Items listed in a dataset -

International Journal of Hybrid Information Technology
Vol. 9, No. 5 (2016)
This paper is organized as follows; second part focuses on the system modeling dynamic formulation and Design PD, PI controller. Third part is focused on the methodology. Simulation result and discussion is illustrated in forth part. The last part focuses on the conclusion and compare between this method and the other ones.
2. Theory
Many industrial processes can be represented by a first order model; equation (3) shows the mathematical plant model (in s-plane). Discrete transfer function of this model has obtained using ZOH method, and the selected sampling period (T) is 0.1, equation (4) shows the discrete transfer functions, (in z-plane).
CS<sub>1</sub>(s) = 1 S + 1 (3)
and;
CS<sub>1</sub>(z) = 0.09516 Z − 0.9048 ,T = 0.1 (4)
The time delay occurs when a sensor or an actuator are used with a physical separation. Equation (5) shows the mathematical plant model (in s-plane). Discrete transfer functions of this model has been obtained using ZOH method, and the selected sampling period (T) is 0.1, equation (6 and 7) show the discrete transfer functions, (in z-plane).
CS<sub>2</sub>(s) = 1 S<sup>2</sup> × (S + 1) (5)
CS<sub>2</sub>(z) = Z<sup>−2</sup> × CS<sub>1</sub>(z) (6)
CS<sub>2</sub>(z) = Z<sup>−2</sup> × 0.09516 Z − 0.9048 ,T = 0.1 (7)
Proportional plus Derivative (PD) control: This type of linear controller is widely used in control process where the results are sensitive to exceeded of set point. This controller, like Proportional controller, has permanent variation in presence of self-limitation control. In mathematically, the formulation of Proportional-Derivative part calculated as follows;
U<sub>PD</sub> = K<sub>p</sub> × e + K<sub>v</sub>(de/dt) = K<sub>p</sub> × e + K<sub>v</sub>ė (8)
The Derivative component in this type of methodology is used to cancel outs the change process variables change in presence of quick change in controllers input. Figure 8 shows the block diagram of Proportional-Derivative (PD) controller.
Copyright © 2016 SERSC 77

...

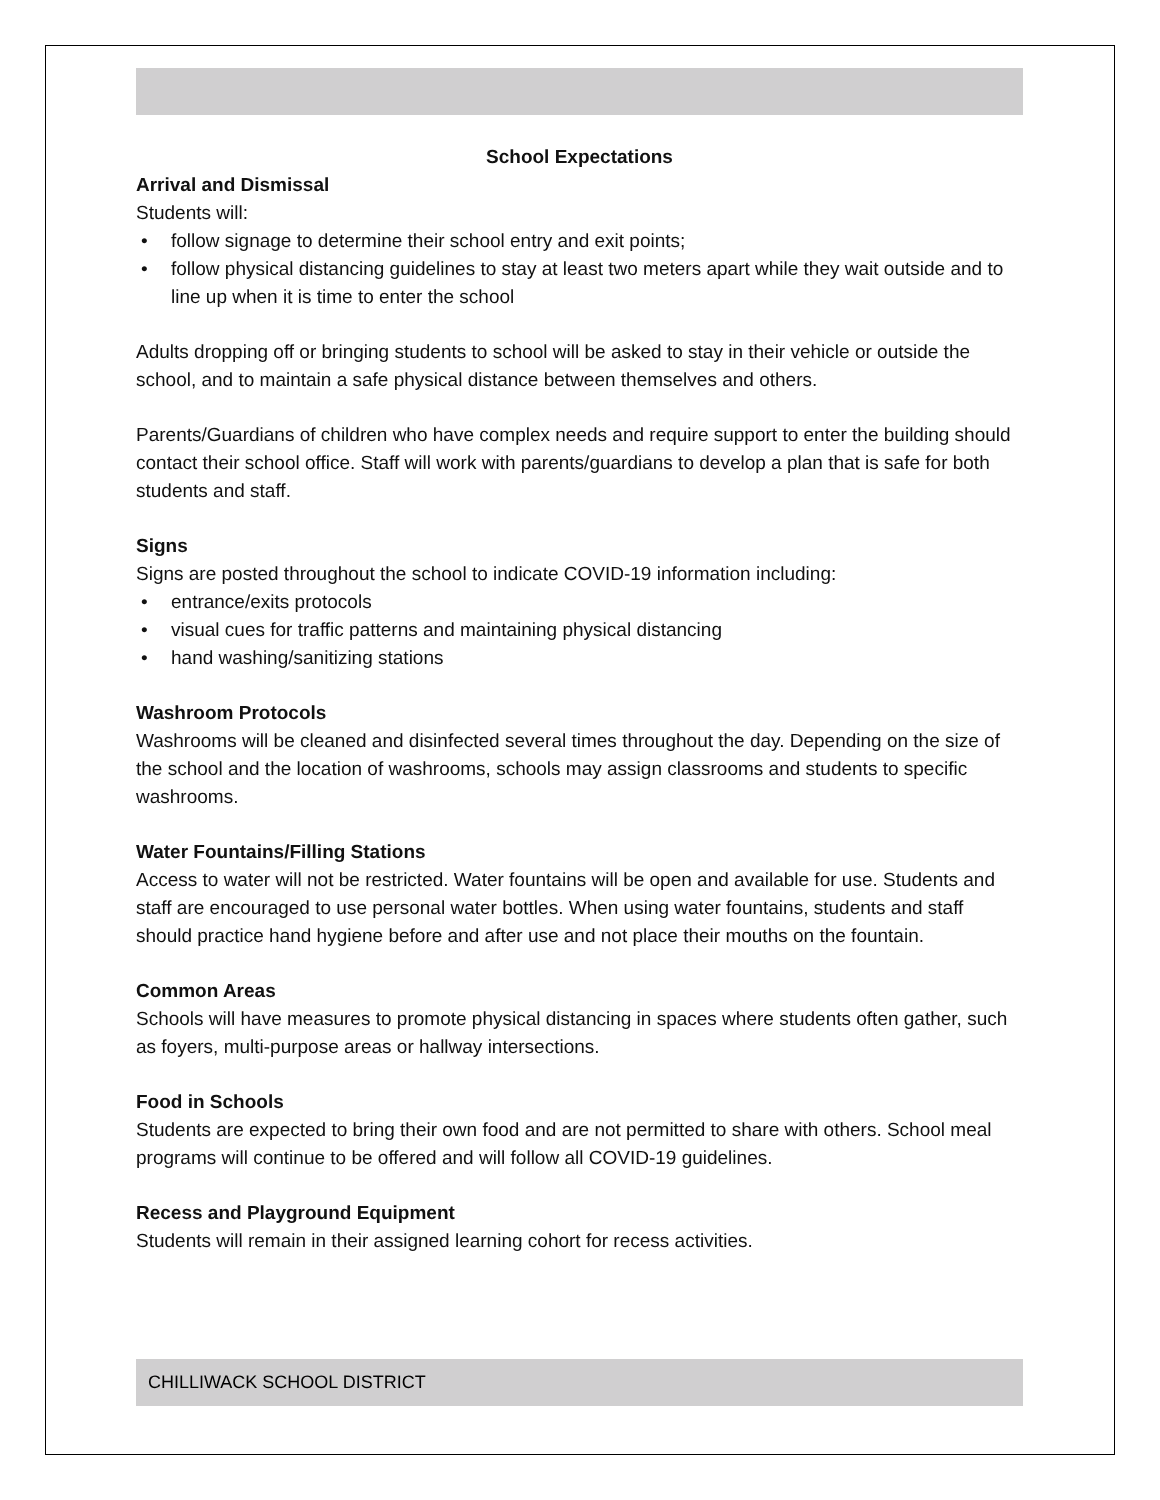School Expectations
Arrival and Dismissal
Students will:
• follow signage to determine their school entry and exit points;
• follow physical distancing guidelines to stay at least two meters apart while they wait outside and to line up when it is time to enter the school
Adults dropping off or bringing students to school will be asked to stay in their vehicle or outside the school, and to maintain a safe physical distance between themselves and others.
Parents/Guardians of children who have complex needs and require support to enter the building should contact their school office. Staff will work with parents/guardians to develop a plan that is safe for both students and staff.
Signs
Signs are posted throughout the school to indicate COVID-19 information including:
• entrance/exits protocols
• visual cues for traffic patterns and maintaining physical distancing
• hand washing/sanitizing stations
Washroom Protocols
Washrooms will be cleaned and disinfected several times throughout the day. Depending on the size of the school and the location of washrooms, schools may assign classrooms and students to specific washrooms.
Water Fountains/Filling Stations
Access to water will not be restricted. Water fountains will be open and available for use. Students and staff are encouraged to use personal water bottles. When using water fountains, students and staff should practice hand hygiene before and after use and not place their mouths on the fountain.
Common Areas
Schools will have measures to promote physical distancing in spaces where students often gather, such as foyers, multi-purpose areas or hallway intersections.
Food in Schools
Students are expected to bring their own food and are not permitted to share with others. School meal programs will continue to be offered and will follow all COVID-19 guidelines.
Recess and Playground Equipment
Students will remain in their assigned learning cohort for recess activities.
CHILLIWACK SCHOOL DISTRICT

What to work on -
Set down only the lines above that fall between the line holding "Access to water" and the line holding "Recess and Playground Equipment", inclusive, keeping each exact.

Solution for this exercise -
Access to water will not be restricted. Water fountains will be open and available for use. Students and staff are encouraged to use personal water bottles. When using water fountains, students and staff should practice hand hygiene before and after use and not place their mouths on the fountain.
Common Areas
Schools will have measures to promote physical distancing in spaces where students often gather, such as foyers, multi-purpose areas or hallway intersections.
Food in Schools
Students are expected to bring their own food and are not permitted to share with others. School meal programs will continue to be offered and will follow all COVID-19 guidelines.
Recess and Playground Equipment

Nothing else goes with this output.